Document excerpt
== Segment start ==

The university hopes to add 2,245 new beds, spread across new residence halls north of Chester, a hybrid academic-and-residential building at the southeast corner of Chester and East 18th Street and Rhodes Tower. CSU controls just over 2,200 beds today, including the Edge and Langston apartments that the university purchased earlier this year.

Jewell said CSU's existing residence halls are at capacity. The university has no intention of abandoning its identity as a flexible commuter school, with evening and weekend classes and opportunities for nontraditional students. But more on-campus housing will allow CSU to serve more students from the broader region and neighboring states — students who can't necessarily afford a typical downtown apartment.

At the northern end of campus, the master plan creates an athletics and recreation hub, with a roughly 150,000-square-foot arena, an indoor field house and covered tennis courts. The new residence halls will rise on the site of the existing tennis courts, and nearby parking lots.

The new development will remake the frontage along Payne, where the campus runs up against the fast-changing Superior Arts District. To the north, CrossCountry Mortgage is moving into a new headquarters, the centerpiece of a multi-building preservation project that also will bring more apartments, dining and entertainment to the neighborhood.

Mark Lammon, executive director of the Campus District Inc. neighborhood group, said the master plan will strengthen or create north-south pedestrian corridors through the campus at a critical time, just as investment pours into the Superior Arts District; as planners explore the idea of razing Cuyahoga County's former juvenile court building and capping the Inner Belt to create new green space at East 22nd; and as St. Vincent Charity Medical Center reimagines its property in the wake of ending inpatient and emergency services.

"This creates multiple new gateway points in which to interact with the campus," said Lammon, who expects growing pains as CSU expands but also sees potential for partnerships around parking and other neighborhood needs.

As for the Wolstein Center, the master plan contemplates more than 780,000 square feet of new buildings on the 10-acre site, between Prospect and Carnegie avenues and East 18th and East 21st streets. Those won't be academic facilities, Jewell said, and they aren't part of the plan's estimated $650 million price tag.

Sasaki earmarked the site as a "partnership district," a place where the university might work with companies on research and development and other endeavors. The plans are vague now, but they could include a hotel, restaurants and retail, in addition to a central public space.

The fate of the Wolstein Center has been a topic of conversation for years. With Sasaki, CSU explored renovations but determined that the building is far too big — and too expensive to operate and maintain, long-term.

Tyler Patrick, a Sasaki principal and the firm's chair of planning and urban design, said the plan is meant to be flexible. It's about finding ways to improve the campus in concert with other downtown development efforts. And it's about finding a balance between renovations and ground-up construction projects.

"We just saw a campus, and still do, that is ripe with opportunity," Patrick said during an interview. "And the really interesting thing, when we think about implementation, is that the university doesn't have to do it all on its own. … Cleveland State will play a lead role in that, but there are many other actors at the table."

Michael Deemer, president and CEO of the Downtown Cleveland Alliance, views CSU as a key anchor institution for the center city and an asset for downtown employers and residents alike. The master plan, which also emphasizes improved safety, enhanced streetscapes and new bicycle and pedestrian infrastructure, will better knit the districts together, he said.

"I think it's important for the city, for downtown from the river to East 30th, to really be a seamless urban fabric that connects to the surrounding neighborhoods, as well," he said. "I think the direction that Cleveland State is going in, it's exactly the direction that the city and downtown need right now."

== Segment end ==

Stored items:
== Segment start ==

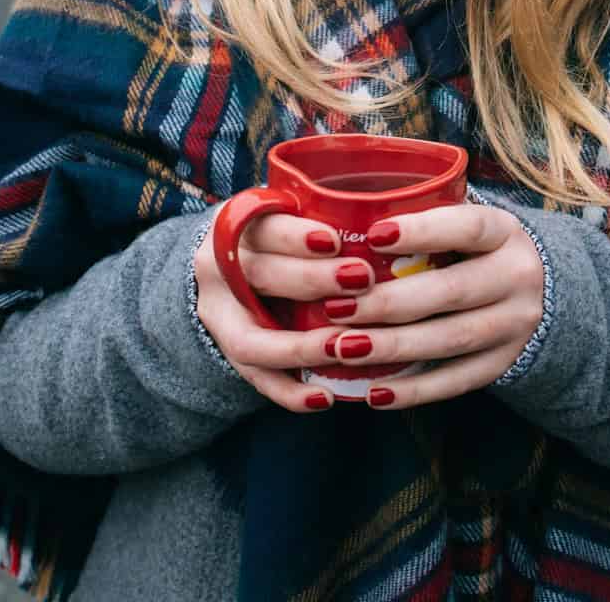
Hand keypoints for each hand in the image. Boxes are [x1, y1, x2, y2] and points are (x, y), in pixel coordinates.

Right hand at [192, 213, 355, 412]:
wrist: (226, 267)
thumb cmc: (277, 235)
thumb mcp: (286, 212)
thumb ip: (321, 211)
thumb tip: (390, 220)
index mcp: (236, 225)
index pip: (263, 227)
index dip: (296, 236)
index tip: (336, 241)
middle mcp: (220, 270)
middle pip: (261, 276)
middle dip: (312, 280)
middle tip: (362, 280)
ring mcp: (221, 316)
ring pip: (252, 339)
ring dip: (301, 347)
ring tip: (346, 348)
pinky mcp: (231, 353)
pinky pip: (257, 379)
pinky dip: (290, 393)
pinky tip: (325, 398)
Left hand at [325, 204, 544, 410]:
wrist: (544, 290)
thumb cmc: (477, 249)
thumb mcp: (467, 224)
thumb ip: (424, 221)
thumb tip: (347, 222)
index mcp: (504, 231)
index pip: (467, 227)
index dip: (421, 231)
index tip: (372, 236)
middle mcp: (516, 277)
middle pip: (451, 292)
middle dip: (389, 302)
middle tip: (336, 307)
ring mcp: (514, 325)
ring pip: (450, 339)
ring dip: (393, 347)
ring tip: (343, 349)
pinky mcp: (502, 363)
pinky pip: (456, 381)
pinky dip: (414, 390)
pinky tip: (374, 392)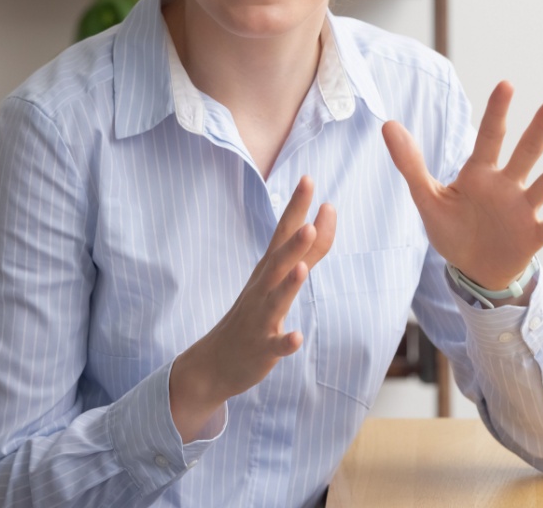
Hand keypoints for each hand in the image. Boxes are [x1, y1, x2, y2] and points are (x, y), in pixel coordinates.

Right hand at [169, 175, 334, 440]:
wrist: (215, 361)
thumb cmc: (254, 314)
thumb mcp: (279, 279)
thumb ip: (308, 250)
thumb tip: (327, 214)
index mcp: (267, 271)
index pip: (282, 233)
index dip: (295, 208)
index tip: (308, 179)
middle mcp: (261, 289)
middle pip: (278, 262)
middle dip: (294, 242)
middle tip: (311, 219)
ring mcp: (259, 319)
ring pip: (275, 300)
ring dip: (289, 285)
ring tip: (302, 268)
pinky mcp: (260, 349)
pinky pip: (274, 346)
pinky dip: (285, 342)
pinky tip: (296, 338)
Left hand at [382, 81, 542, 290]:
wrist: (470, 269)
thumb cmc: (452, 229)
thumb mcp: (427, 197)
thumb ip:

== Segment end ==

Required actions
a: Name every person identified by name in the passage on Cleveland State University's campus master plan.
b: From the passage on Cleveland State University's campus master plan, set down word for word the part that begins at the words "At the northern" and stops after the words "nearby parking lots.".

Solutions below
a: Jewell, Mark Lammon, Tyler Patrick, Michael Deemer

b:
At the northern end of campus, the master plan creates an athletics and recreation hub, with a roughly 150,000-square-foot arena, an indoor field house and covered tennis courts. The new residence halls will rise on the site of the existing tennis courts, and nearby parking lots.